Thena is purebred, but cannot be registered with any kennel club or other organization as her sire only has limited registration. Could we find suitable homes for up to 12 puppies without papers? Would we bring sweet puppies into the world for a future at the local GSD rescue, the humane society, or at the home of a cruel and abusive owner? Would beautiful puppies end up euthanized because of the overabundance of puppies and under abundance of good homes?

What if Thena had pregnancy and/or whelping issues? Would we know what to do? Would she survive? 

I understand the temptation to breed a wonderful dog. Nonetheless, if anyone reading this has the best pet ever and is considering a litter, please go visit your local GSD rescue and/or your local humane society.

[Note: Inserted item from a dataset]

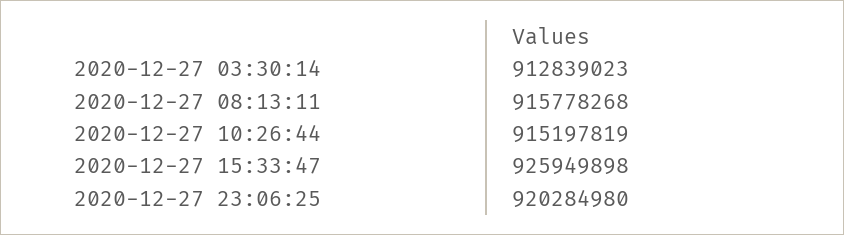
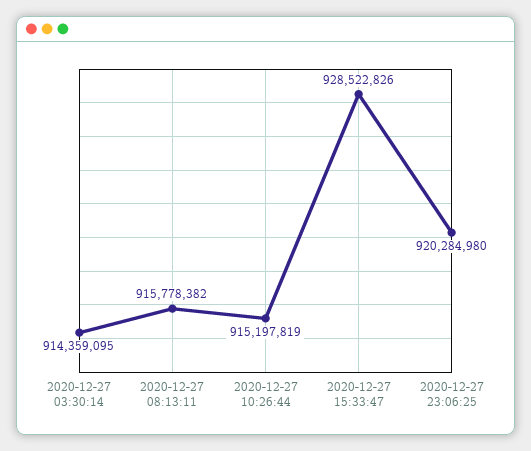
2020-12-27 03:30:14: 912839023 -> 914359095
2020-12-27 08:13:11: 915778268 -> 915778382
2020-12-27 15:33:47: 925949898 -> 928522826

Look into the eyes of the beautiful and deserving animals who may never leave these shelters. Therein lies your answer.


----------



## WNGD (Jan 15, 2005)

Future GSD litters should come from great breeders who know what they're breeding for (and from). Imagine if everyone who had "the best dog ever" produced a litter? There's far too many so-so GSD being sold already from those that think they are breed worthy. Hopefully, the pendulum will swing back again one day, GSD will become far less popular and therefore, less profitable to breed.


----------



## Ringhram (Sep 4, 2021)

@WNGD, that is wisdom.


----------